Touching the Clouds ☁️

- 07.12.17 -

On this day, all 13 students of the Ecuador Global Seminar made their way to Pichincha Volcano to participate in one of the many tourist attractions: The Teleferico! This is a gondola-like style lift that allows its visitors to witness a magnificent view of the city. With a 13,000 ft. altitude overlooking Quito -- it's an experience that'll leave you feeling like you were on top of the world. Aside from the exhilarating ride up and spectacular view, there are several hiking trails that offer a visit to a chapel, pictures with adorable llamas, and many other panoramic views.

When we were up there, we were not left short of opportunities to further observe and analyze the social interactions between the people of Ecuador. There was one large group in particular that caught my attention: there were two women handling multiple children at a time, and the whole scene looked chaotic, but there was one comment that initially drew me to notice this family.
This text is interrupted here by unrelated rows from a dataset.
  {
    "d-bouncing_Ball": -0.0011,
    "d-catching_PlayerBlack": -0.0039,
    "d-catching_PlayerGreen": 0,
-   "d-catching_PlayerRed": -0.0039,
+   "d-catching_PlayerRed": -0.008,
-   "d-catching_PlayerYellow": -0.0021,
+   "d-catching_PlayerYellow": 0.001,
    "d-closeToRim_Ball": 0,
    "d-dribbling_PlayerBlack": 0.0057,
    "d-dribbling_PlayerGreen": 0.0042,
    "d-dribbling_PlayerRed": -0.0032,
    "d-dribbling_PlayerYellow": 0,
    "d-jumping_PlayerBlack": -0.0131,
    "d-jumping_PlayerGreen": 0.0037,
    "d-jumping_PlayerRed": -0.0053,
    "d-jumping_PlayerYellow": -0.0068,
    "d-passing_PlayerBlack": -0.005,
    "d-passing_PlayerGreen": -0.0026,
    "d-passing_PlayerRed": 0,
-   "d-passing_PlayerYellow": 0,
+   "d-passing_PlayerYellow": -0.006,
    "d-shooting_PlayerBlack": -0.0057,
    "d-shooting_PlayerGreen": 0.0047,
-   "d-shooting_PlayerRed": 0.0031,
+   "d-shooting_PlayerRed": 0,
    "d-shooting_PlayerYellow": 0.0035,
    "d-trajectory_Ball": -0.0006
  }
One of the women suddenly yells to her toddler, "Ve con cuidado gordo." To the untrained ear, someone could easily assume this mother just insulted her child--but I easily took away two things from that: 1. The mother clearly trusted her son to be ahead along the trail up the mountain without showing signs of despair or anxiety for his safety which leads to my second point...2. The mother sent off her child with faith that he would also make good decisions for himself plus she also used a cute term of endearment, "gordo," Many Western families would never dare to let their children roam freely along the side of a volcano, but that was not the norm by which this family structure was functioning under--just like in Inge Bolin's book, Growing Up in a Culture of Respect : Child Rearing in Highland Peru (2008), the family dynamic was built around mutual respect and trust between adult to child. 
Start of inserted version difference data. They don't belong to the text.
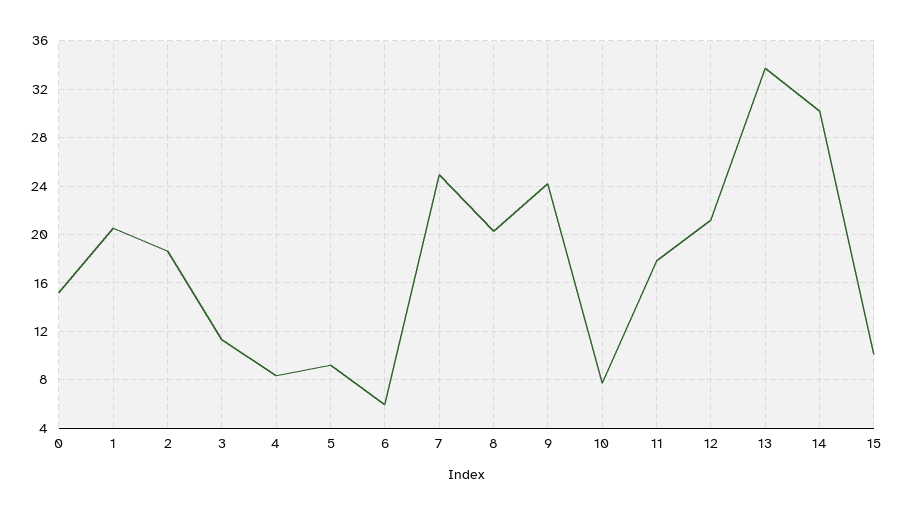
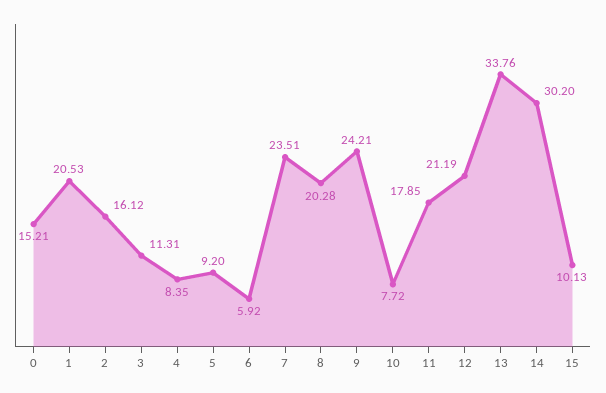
  {
    "0": 15.21,
    "1": 20.53,
-   "2": 18.5,
+   "2": 16.12,
    "3": 11.31,
    "4": 8.35,
    "5": 9.2,
    "6": 5.92,
-   "7": 25,
+   "7": 23.51,
    "8": 20.28,
    "9": 24.21,
    "10": 7.72,
    "11": 17.85,
    "12": 21.19,
    "13": 33.76,
    "14": 30.2,
    "15": 10.13
  }

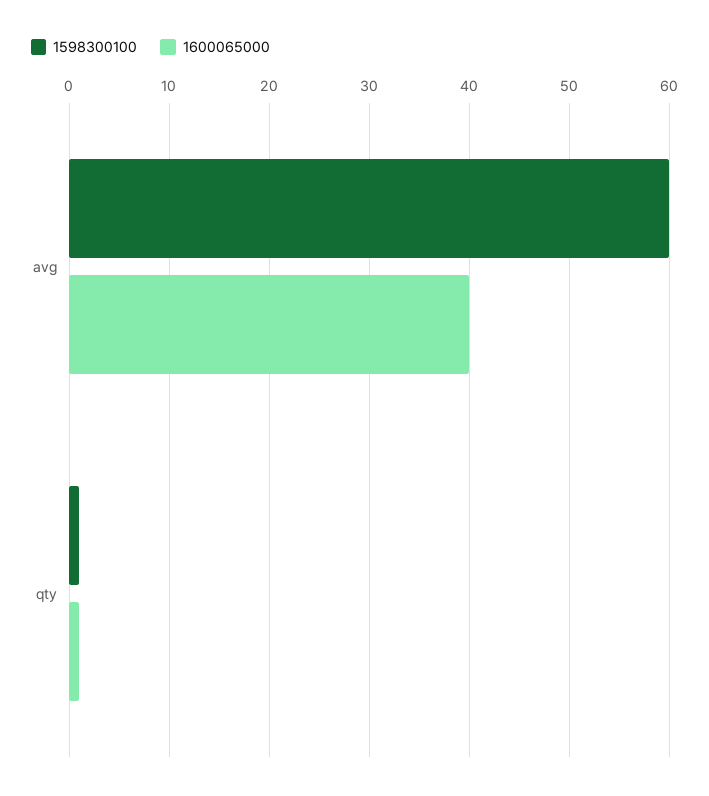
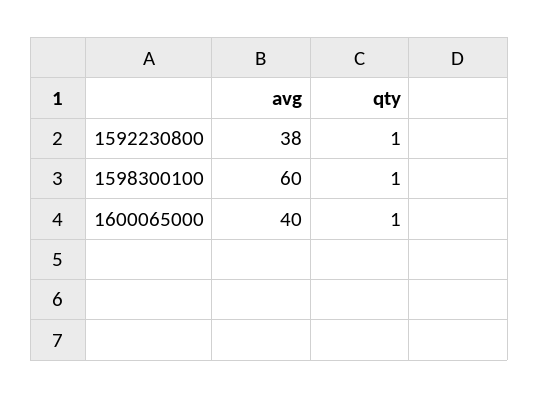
  {
    "1598300100": {
      "avg": 60,
      "qty": 1
    },
    "1600065000": {
      "avg": 40,
      "qty": 1
-   }
+   },
+   "1592230800": {
+     "avg": 38,
+     "qty": 1
+   }
  }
Holistically, this is the city that we have come to learn about culture, cognition, education, language and all of it's intersectionalities. Therefore, when you can stand at one of the highest points in the city, you can really take a step back, look around, and reflect on the fact that the prominence of child rearing, cultural practices can be found anywhere, and that the things you read in books and articles are nothing less than the reality of this dynamic city. 
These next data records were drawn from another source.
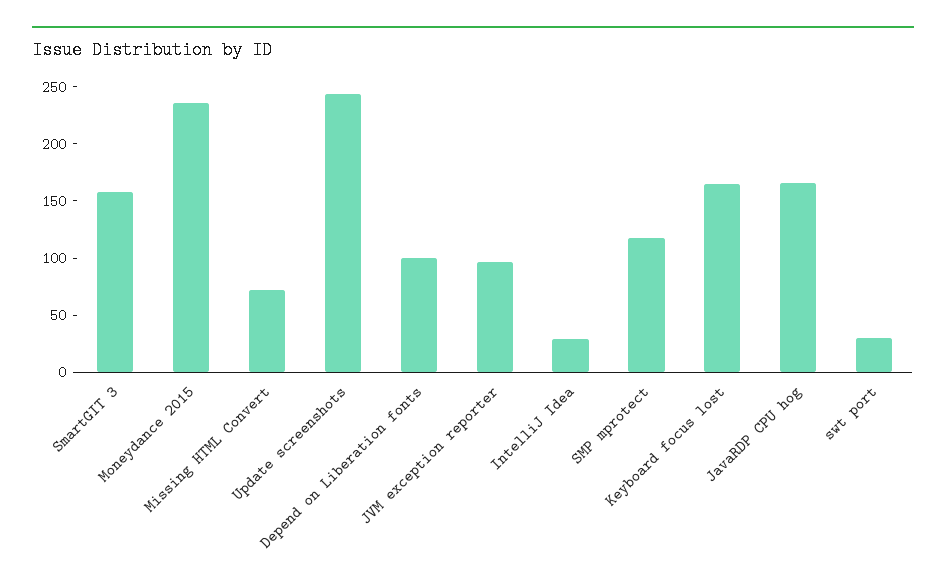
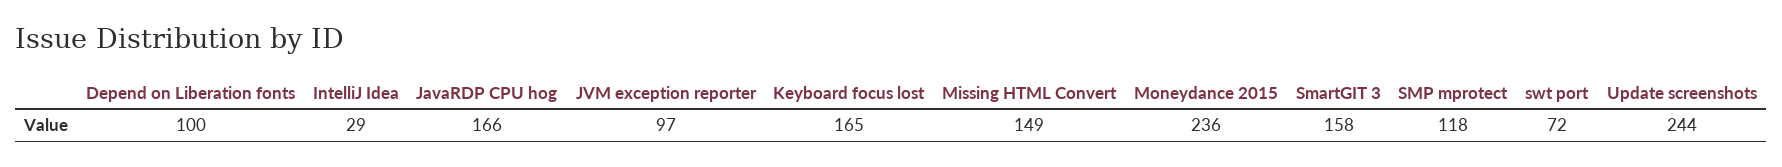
  {
    "SmartGIT 3": 158,
    "Moneydance 2015": 236,
-   "Missing HTML Convert": 70,
+   "Missing HTML Convert": 149,
    "Update screenshots": 244,
    "Depend on Liberation fonts": 100,
    "JVM exception reporter": 97,
    "IntelliJ Idea": 29,
    "SMP mprotect": 118,
    "Keyboard focus lost": 165,
    "JavaRDP CPU hog": 166,
-   "swt port": 30
+   "swt port": 72
  }

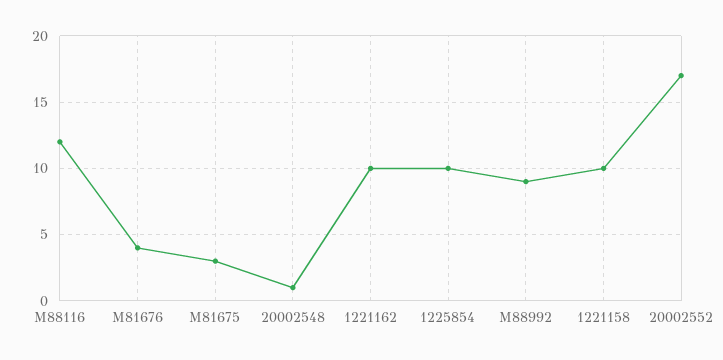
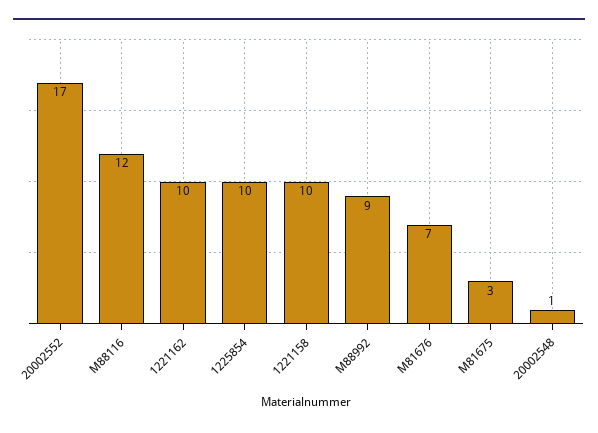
  {
    "M88116": 12,
-   "M81676": 4,
+   "M81676": 7,
    "M81675": 3,
    "20002548": 1,
    "1221162": 10,
    "1225854": 10,
    "M88992": 9,
    "1221158": 10,
    "20002552": 17
  }

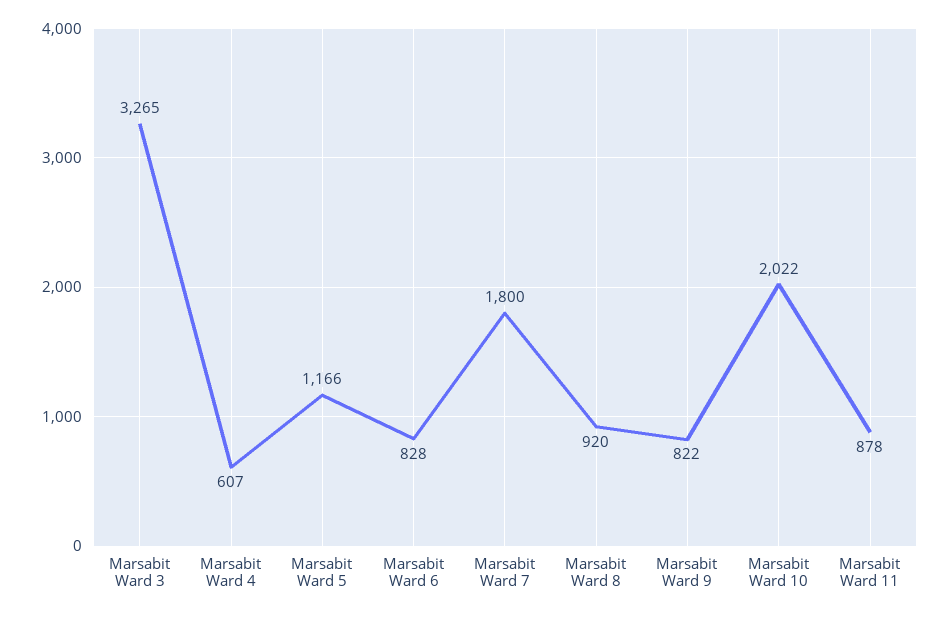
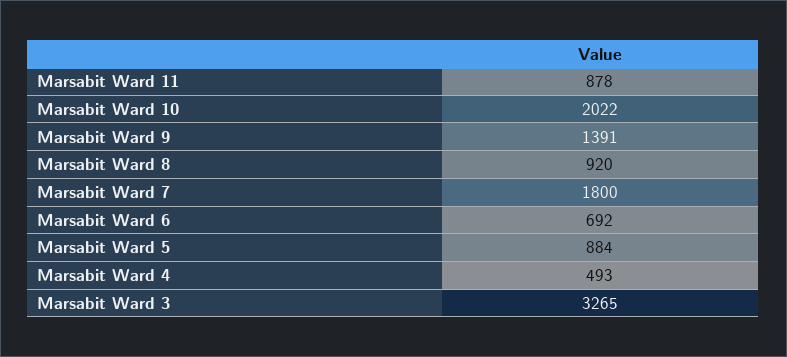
  {
    "Marsabit Ward 3": 3265,
-   "Marsabit Ward 4": 607,
+   "Marsabit Ward 4": 493,
-   "Marsabit Ward 5": 1166,
+   "Marsabit Ward 5": 884,
-   "Marsabit Ward 6": 828,
+   "Marsabit Ward 6": 692,
    "Marsabit Ward 7": 1800,
    "Marsabit Ward 8": 920,
-   "Marsabit Ward 9": 822,
+   "Marsabit Ward 9": 1391,
    "Marsabit Ward 10": 2022,
    "Marsabit Ward 11": 878
  }

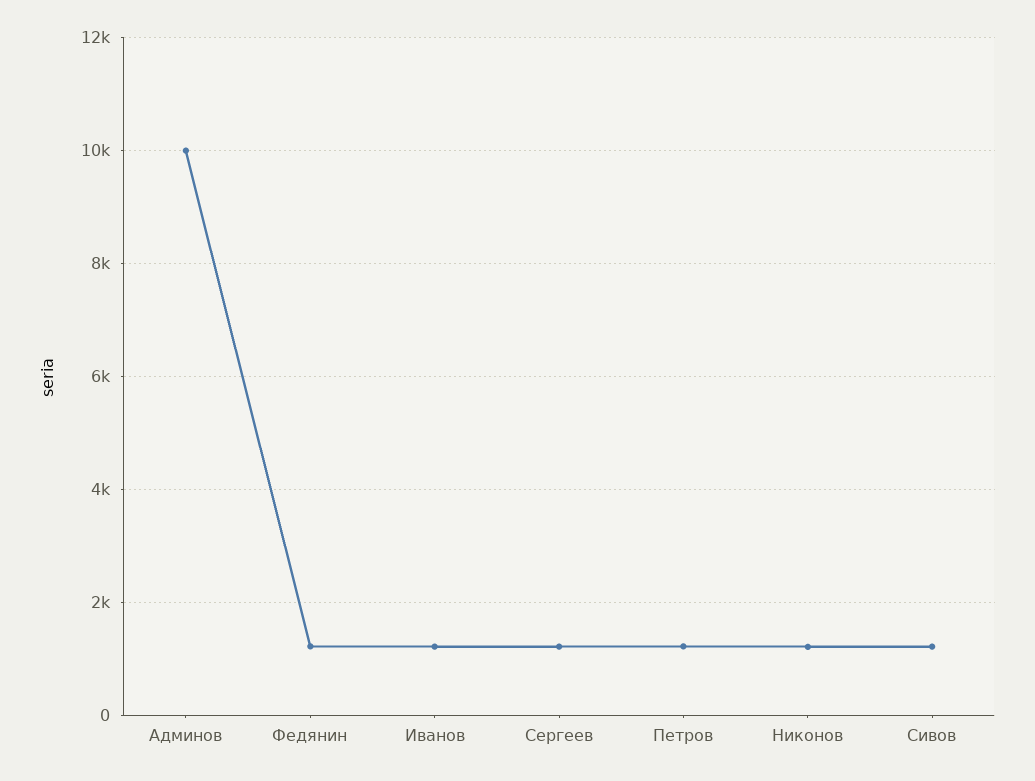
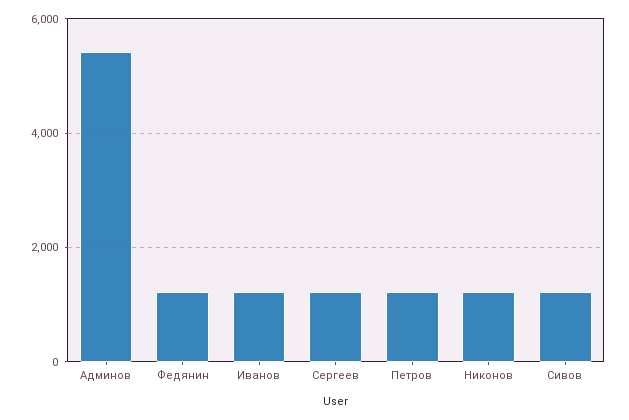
  {
-   "Админов": 10000,
+   "Админов": 5400,
    "Федянин": 1200,
    "Иванов": 1200,
    "Сергеев": 1200,
    "Петров": 1200,
    "Никонов": 1200,
    "Сивов": 1200
  }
  1. Great observation of the mothers and children group! I first interpreted the phrase as a demanding order. It also reminds me of how teachers back in China would react to such situations-the practice is between Western and Ecuadorian.

  2. I love how you connected this experience with the book we are reading in class!

  3. I think it's so interesting to see the differences in childrearing when we travel. As the professor said, it really makes us check our own ways of thinking and question "is this morally wrong, or just not the way I have seen things done?"